### EXERCISE DETAILS
Take the records below and set them down exactly, so that every line matches the original.
═══ RECORDS SUPPLIED
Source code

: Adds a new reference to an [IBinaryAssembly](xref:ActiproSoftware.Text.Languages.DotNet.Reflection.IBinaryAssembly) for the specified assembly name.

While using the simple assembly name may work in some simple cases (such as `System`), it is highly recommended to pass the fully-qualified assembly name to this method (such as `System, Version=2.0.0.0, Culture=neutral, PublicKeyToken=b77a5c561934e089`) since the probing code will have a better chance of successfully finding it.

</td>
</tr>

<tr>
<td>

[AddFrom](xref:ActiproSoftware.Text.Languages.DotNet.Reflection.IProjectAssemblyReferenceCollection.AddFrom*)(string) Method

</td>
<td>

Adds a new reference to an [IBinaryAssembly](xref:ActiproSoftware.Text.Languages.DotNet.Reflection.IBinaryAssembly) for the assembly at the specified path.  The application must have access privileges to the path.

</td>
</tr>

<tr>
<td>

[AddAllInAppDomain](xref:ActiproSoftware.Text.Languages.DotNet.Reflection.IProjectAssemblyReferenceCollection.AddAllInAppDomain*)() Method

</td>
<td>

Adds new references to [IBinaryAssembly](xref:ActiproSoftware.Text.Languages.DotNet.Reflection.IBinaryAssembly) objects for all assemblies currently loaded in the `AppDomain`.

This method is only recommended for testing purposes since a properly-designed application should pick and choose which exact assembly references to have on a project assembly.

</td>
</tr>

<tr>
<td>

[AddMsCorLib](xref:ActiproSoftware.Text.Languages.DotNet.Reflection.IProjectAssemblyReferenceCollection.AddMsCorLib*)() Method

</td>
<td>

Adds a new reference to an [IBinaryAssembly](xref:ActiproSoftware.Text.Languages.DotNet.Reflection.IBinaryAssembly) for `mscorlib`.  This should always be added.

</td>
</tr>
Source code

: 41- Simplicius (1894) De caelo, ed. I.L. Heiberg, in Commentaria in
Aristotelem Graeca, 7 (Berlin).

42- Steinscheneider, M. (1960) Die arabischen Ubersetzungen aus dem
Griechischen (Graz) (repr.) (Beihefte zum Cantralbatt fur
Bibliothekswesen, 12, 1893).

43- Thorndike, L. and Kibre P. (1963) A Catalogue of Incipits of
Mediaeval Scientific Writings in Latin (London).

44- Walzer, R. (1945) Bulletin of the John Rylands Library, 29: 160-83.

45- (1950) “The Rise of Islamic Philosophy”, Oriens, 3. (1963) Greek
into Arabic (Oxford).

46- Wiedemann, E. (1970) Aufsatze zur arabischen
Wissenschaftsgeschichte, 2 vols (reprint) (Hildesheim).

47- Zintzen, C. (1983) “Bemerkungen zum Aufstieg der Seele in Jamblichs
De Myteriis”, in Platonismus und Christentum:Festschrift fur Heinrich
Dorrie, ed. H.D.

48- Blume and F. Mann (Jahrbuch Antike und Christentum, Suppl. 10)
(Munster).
══════
### YOUR RESPONSE
Source code

: Adds a new reference to an [IBinaryAssembly](xref:ActiproSoftware.Text.Languages.DotNet.Reflection.IBinaryAssembly) for the specified assembly name.

While using the simple assembly name may work in some simple cases (such as `System`), it is highly recommended to pass the fully-qualified assembly name to this method (such as `System, Version=2.0.0.0, Culture=neutral, PublicKeyToken=b77a5c561934e089`) since the probing code will have a better chance of successfully finding it.

</td>
</tr>

<tr>
<td>

[AddFrom](xref:ActiproSoftware.Text.Languages.DotNet.Reflection.IProjectAssemblyReferenceCollection.AddFrom*)(string) Method

</td>
<td>

Adds a new reference to an [IBinaryAssembly](xref:ActiproSoftware.Text.Languages.DotNet.Reflection.IBinaryAssembly) for the assembly at the specified path.  The application must have access privileges to the path.

</td>
</tr>

<tr>
<td>

[AddAllInAppDomain](xref:ActiproSoftware.Text.Languages.DotNet.Reflection.IProjectAssemblyReferenceCollection.AddAllInAppDomain*)() Method

</td>
<td>

Adds new references to [IBinaryAssembly](xref:ActiproSoftware.Text.Languages.DotNet.Reflection.IBinaryAssembly) objects for all assemblies currently loaded in the `AppDomain`.

This method is only recommended for testing purposes since a properly-designed application should pick and choose which exact assembly references to have on a project assembly.

</td>
</tr>

<tr>
<td>

[AddMsCorLib](xref:ActiproSoftware.Text.Languages.DotNet.Reflection.IProjectAssemblyReferenceCollection.AddMsCorLib*)() Method

</td>
<td>

Adds a new reference to an [IBinaryAssembly](xref:ActiproSoftware.Text.Languages.DotNet.Reflection.IBinaryAssembly) for `mscorlib`.  This should always be added.

</td>
</tr>
Source code

: 41- Simplicius (1894) De caelo, ed. I.L. Heiberg, in Commentaria in
Aristotelem Graeca, 7 (Berlin).

42- Steinscheneider, M. (1960) Die arabischen Ubersetzungen aus dem
Griechischen (Graz) (repr.) (Beihefte zum Cantralbatt fur
Bibliothekswesen, 12, 1893).

43- Thorndike, L. and Kibre P. (1963) A Catalogue of Incipits of
Mediaeval Scientific Writings in Latin (London).

44- Walzer, R. (1945) Bulletin of the John Rylands Library, 29: 160-83.

45- (1950) “The Rise of Islamic Philosophy”, Oriens, 3. (1963) Greek
into Arabic (Oxford).

46- Wiedemann, E. (1970) Aufsatze zur arabischen
Wissenschaftsgeschichte, 2 vols (reprint) (Hildesheim).

47- Zintzen, C. (1983) “Bemerkungen zum Aufstieg der Seele in Jamblichs
De Myteriis”, in Platonismus und Christentum:Festschrift fur Heinrich
Dorrie, ed. H.D.

48- Blume and F. Mann (Jahrbuch Antike und Christentum, Suppl. 10)
(Munster).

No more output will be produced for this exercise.